The temperatures dove into the low teens last night, and I had to be cautious of numerous icy patches along the highway this morning. I found myself feeling reminiscent of summer wildflowers, and thought maybe you would be too.
So – here’s a photo of a wildflower, taken on August 30, 2014 along the Central Platte River in Nebraska. Can you name it? I’ll give you a couple hints in the comments section below, and then after someone guesses correctly (and they will – a number of botanists follow this blog) I’ll confirm their answer in the comments section as well.
If you want to guess, but don’t see a comments section, click on the title of this post to open it in your web browser – then you can scroll to the bottom of the post to find the comments.
The photo was taken on the edge of a prairie wetland.
The common name of the flower misrepresents people’s reaction to it.
Helenium autumnale, sneezeweed
agree with others, SNEEZEWEED
Yessir, you’ve got to get up pretty early to fool you smart people. And you’ve got to be REALLY quick on the draw to get your guess in first!! Nice job, everyone – it is, indeed, Helenium autumnale, or common sneezeweed. The characteristic winged stems don’t show up in the photo, but you apparently didn’t need to see them anyway.

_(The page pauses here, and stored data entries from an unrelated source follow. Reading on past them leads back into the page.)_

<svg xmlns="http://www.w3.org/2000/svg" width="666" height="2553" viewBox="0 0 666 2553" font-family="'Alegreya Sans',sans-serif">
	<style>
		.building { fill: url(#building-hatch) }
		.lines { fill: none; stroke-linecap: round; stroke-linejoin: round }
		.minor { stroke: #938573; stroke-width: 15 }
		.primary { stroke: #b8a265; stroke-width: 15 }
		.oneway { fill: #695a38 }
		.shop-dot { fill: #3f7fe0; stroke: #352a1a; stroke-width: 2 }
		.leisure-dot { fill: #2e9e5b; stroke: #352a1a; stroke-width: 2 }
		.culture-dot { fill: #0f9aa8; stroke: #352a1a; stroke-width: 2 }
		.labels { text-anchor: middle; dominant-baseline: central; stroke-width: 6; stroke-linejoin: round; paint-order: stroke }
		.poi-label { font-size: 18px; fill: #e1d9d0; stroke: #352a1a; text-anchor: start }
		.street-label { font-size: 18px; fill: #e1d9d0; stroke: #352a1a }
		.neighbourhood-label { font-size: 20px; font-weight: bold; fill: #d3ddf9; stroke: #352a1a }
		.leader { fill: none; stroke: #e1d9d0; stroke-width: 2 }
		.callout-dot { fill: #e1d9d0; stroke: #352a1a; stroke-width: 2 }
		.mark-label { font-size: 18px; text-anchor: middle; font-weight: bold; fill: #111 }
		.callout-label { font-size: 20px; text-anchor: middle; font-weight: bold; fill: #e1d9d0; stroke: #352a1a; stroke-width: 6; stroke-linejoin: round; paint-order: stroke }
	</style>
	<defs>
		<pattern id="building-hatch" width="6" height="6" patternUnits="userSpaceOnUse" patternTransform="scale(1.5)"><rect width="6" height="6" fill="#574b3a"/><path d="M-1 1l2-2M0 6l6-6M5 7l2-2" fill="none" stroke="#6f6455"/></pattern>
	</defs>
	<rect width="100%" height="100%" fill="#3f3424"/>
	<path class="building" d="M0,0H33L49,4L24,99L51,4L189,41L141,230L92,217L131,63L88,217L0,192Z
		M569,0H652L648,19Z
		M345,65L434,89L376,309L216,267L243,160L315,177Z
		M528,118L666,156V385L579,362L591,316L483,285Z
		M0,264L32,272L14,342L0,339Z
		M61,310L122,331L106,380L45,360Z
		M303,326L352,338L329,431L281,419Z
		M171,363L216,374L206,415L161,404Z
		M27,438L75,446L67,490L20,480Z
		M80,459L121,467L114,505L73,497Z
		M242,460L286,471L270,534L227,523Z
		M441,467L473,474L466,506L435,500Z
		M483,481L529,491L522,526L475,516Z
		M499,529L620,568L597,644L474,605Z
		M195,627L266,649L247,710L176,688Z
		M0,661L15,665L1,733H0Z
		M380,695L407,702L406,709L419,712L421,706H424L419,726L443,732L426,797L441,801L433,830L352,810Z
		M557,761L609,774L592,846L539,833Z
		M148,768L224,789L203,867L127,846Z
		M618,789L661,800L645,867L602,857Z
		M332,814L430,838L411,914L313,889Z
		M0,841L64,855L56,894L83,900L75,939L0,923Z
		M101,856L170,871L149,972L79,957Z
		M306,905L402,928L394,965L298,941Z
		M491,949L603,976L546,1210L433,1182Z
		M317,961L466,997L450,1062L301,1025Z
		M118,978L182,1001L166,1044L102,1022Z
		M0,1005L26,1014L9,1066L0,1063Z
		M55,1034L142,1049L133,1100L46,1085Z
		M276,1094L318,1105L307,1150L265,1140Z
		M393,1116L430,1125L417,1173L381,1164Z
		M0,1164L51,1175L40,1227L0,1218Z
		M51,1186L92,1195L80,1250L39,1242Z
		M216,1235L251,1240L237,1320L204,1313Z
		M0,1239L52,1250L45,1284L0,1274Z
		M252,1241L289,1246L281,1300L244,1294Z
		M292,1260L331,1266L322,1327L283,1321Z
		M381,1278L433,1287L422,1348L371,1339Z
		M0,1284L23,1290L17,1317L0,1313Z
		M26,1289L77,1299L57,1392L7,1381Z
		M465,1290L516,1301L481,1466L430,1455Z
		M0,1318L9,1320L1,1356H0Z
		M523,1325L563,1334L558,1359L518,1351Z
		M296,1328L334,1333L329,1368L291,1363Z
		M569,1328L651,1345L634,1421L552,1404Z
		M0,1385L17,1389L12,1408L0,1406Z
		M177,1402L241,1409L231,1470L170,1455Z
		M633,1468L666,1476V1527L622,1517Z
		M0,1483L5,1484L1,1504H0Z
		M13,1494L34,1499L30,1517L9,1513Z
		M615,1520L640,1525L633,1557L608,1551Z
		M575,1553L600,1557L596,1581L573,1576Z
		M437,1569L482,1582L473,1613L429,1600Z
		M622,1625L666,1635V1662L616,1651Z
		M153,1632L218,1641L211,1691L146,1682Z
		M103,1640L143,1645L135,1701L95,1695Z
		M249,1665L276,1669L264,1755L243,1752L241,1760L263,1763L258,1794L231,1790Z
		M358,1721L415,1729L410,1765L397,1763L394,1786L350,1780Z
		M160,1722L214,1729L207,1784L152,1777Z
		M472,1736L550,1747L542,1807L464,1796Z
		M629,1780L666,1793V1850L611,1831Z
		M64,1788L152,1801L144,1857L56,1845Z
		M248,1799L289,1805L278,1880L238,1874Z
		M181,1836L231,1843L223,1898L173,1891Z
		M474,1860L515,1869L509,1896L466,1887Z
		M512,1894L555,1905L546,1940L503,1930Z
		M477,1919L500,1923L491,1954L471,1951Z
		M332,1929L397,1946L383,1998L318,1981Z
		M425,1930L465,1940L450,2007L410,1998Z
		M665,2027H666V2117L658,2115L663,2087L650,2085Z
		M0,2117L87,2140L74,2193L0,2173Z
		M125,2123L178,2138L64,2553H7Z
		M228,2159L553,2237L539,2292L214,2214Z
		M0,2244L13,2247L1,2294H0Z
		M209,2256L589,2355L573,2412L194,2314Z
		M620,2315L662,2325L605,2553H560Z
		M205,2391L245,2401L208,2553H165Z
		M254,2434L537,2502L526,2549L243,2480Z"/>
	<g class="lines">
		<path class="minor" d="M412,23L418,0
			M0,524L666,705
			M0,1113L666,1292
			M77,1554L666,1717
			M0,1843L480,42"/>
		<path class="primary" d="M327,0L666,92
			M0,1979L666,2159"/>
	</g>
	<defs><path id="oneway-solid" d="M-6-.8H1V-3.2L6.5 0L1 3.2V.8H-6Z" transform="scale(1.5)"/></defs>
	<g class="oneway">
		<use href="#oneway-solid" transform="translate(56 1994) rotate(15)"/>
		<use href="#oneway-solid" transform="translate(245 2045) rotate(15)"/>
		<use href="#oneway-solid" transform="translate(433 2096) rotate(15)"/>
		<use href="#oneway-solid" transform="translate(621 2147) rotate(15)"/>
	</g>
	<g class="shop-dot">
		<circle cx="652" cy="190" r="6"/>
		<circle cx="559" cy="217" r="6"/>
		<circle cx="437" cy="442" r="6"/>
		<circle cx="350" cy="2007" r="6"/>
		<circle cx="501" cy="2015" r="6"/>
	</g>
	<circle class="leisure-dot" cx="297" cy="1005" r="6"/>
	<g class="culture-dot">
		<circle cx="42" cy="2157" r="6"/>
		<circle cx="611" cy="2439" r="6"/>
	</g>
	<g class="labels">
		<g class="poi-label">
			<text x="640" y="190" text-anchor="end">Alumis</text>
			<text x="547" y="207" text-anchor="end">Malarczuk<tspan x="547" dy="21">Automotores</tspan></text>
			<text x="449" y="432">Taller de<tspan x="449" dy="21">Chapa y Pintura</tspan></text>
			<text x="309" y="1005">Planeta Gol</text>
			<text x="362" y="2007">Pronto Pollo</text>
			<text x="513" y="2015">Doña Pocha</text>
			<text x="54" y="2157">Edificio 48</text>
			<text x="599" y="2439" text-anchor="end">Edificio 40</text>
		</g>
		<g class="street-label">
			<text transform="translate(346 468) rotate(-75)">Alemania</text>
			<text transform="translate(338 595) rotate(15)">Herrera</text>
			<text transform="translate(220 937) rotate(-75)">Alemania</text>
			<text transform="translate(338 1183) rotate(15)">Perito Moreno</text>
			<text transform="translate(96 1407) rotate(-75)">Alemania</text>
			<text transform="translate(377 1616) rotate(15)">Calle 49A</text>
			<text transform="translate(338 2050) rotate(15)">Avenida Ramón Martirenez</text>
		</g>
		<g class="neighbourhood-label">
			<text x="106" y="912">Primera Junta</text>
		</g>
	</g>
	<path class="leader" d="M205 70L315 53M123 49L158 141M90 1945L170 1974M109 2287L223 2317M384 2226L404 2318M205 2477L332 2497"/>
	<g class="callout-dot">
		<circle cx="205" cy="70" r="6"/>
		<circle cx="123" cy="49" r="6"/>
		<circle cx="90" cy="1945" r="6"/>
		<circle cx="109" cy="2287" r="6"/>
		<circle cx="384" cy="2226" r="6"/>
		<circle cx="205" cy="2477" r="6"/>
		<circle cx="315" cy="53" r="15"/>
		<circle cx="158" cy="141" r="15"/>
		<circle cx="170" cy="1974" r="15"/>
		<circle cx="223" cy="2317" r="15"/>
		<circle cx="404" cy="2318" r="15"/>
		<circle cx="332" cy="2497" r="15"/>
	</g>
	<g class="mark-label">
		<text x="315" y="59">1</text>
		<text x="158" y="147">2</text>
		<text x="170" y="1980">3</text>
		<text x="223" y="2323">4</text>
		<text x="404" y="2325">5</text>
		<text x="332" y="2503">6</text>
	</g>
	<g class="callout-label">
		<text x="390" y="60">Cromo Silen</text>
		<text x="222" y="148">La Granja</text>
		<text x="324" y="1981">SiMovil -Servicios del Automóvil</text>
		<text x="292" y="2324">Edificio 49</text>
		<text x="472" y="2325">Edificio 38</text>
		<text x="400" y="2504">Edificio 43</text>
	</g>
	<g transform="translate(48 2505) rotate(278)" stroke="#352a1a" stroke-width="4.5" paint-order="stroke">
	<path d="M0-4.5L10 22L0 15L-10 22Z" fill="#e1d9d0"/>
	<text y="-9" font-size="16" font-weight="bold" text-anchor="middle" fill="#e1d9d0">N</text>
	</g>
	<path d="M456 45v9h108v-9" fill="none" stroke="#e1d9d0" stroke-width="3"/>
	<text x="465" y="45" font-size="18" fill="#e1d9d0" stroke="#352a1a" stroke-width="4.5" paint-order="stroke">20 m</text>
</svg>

Beautiful flower – not knowing the name, I am looking forward to learning if all the above are correct. Once again, great photography, Chris
Thank you for the post Chris. It is good to know what this flower is called. :)
Chris stop bringing up allergy issues for me when its 5° and snowing out……….cruel man!
Pingback: What’s This Flower? (Advanced Edition) November 11, 2014 | The Prairie Ecologist
Sneezweed- Helenium autumnale
The name sneezeweed does not, in this case, have anything to do with allergies, but with the fact that this plant, ground into “snuff”, makes one sneeze, and this can sometimes happen when one handles or walks through a patch of them. The pollen however, (since this is an insect-pollinated plant) does not become airborne, and cannot cause inhalation allergies or “hayfever”, as does that of another plant that flowers at the same season, shedding its pollen to the wind as it does so, namely ragweed. Goldenrods are another group of plants wrongfully accused of the sins of their wind-pollinated cousin, ragweed.
Great context, James – thanks!
Well, I wouldn’t have known the name, but I’ll make one up just for the fun of it- how about -Amarillo del Sol
however, that doesn’t capture the textured center! Hmmm, I’ll have to keep thinking.